Er lieferte damit viel Stoff für die musikalische Mystik des 20. Jahrhun­derts: eine sphärische Flucht gebildeter Schichten der westlichen Welt, die Schrecken der Gegenwart mit Weltkriegen, Holocaust und atomarer Be­drohung besser zu ertragen. Die Rolle des Klaviers liest sich in diesem Zu­sammenhang wie ein versöhnlicher Abgesang. Als intellektuelles Leitin­strument des Bürgertums im Jahrhundert zuvor hat es zwar noch viel zu sagen, für ein Klavierkonzert reicht es allerdings nicht aus.
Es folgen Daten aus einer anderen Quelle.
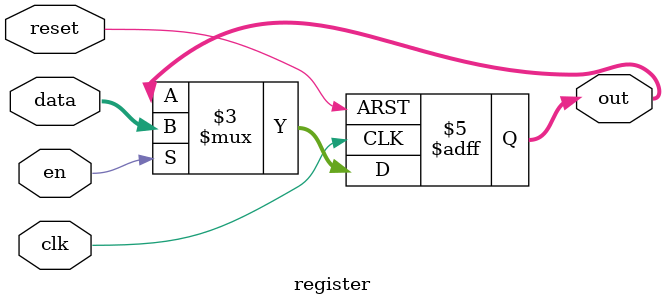
<source format=sv>
`timescale 1ns / 1ps


module register #(parameter n = 8)(
input logic clk,
input logic reset,
input logic en,
input logic [n-1:0] data,
output logic [n-1:0] out
    );
    
    always @(posedge clk, negedge reset) begin
        if (!reset)
            out <= 0;
        else if (en)
            out <= data;
    end
endmodule

</source>
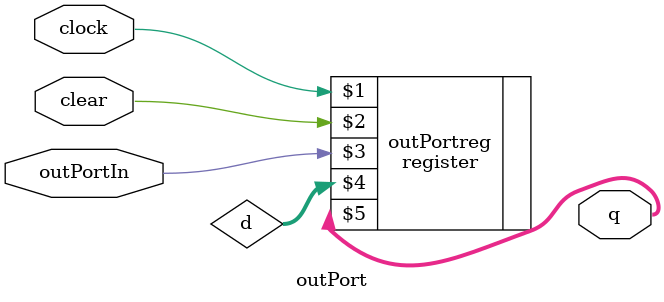
<source format=v>
module outPort(
	input wire clear, clock, outPortIn,
	output wire [31:0] q
);

	wire [31:0] d;

	register outPortreg(clock, clear, outPortIn, d, q);

endmodule
</source>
Stattdessen mi­schen sich neue Sounds dazu mit den Ondes Martenot, diesem Tasten- und Drahtinstrument, das als Vorfahre der elektronischen Musik gilt.
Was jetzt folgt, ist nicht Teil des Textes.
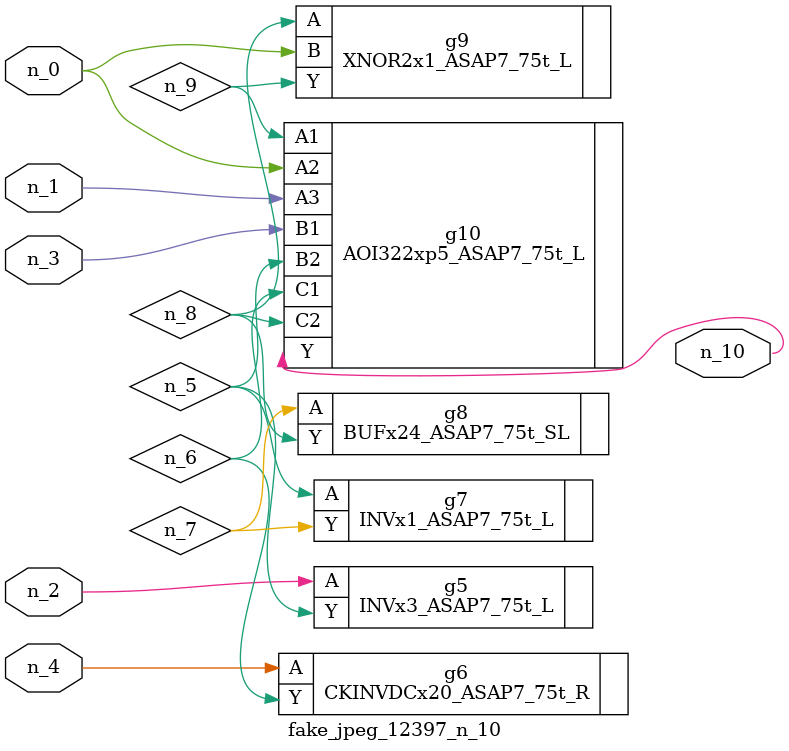
<source format=v>
module fake_jpeg_12397_n_10 (n_3, n_2, n_1, n_0, n_4, n_10);

input n_3;
input n_2;
input n_1;
input n_0;
input n_4;

output n_10;

wire n_8;
wire n_9;
wire n_6;
wire n_5;
wire n_7;

INVx3_ASAP7_75t_L g5 ( 
.A(n_2),
.Y(n_5)
);

CKINVDCx20_ASAP7_75t_R g6 ( 
.A(n_4),
.Y(n_6)
);

INVx1_ASAP7_75t_L g7 ( 
.A(n_5),
.Y(n_7)
);

BUFx24_ASAP7_75t_SL g8 ( 
.A(n_7),
.Y(n_8)
);

XNOR2x1_ASAP7_75t_L g9 ( 
.A(n_8),
.B(n_0),
.Y(n_9)
);

AOI322xp5_ASAP7_75t_L g10 ( 
.A1(n_9),
.A2(n_0),
.A3(n_1),
.B1(n_3),
.B2(n_5),
.C1(n_6),
.C2(n_8),
.Y(n_10)
);


endmodule
</source>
In einem klaren, präzisen Klangbild hat die Musikalische Akademie des Nationaltheater-Orchesters Mannheim e.V. die Turangalîla-Symphonie im November 2019 live auf CD eingespielt. Eine rundum gelungene Produkti­on, die für das Orchester vor allem als Zeichen der großartigen Repertoire-Erweiterung unter Generalmusikdirektor Alexander Soddy zu sehen ist.
Soddy hält den monumentalen Klangapparat hervorragend zusammen. Insbesondere Passagen mit der für das Werk so typischen feinfühligen, kribbeligen Rhythmik wie etwa im Finale kommen großartig zur Geltung. In vielen verschiedenen Klangfarben beweisen Streicher und Bläser volltö­nend die ganze Schönheit von „Dissonanzen“ und nicht aufgelösten Ka­denzen. Messiaens Komposition ist freilich über derartige tonale Bewertun­gen in Schief und Gerade oder in Gut und Böse erhaben.
Mit Tamara Stefanovich am Klavier haben die Mannheimer eine ausge­zeichnete Pianistin für diesen Part gewinnen können. „Dieses Stückmons­ter ist 80 Minuten lang, verwöhnt mit Schönheit und ist für das Klavier mental und physisch anstrengend, einer der Mount Everests“, schreibt Ste­fanovich in Facebook über Turangalîla. Die Gratwanderung zwischen solis­tischem Vortreten und orchestralem-sich-Einfügen meistert sie bestens.
Thomas Bloch ist international ein gefragter Spezialist für die eher sel­tenen Instrumente wie Glasharmonika, Waterphone oder Cristal Baschet. Er lehrt seit 1992 Ondes Martenot am Conservatoire National Strasbourg. Bei der Turangalîla-Symphonie bringt er die Glissandi bestimmt, aber ein­fühlsam ins Gesamtgeschehen ein. Der faszinierende, irisierende Klang ist wie ein akustisches Angebot, ins Überirdische abzuheben. Da ist es gut, dass einen der Schlussapplaus am Ende der CD wieder gut erdet. Ein tolles Konzertdokument!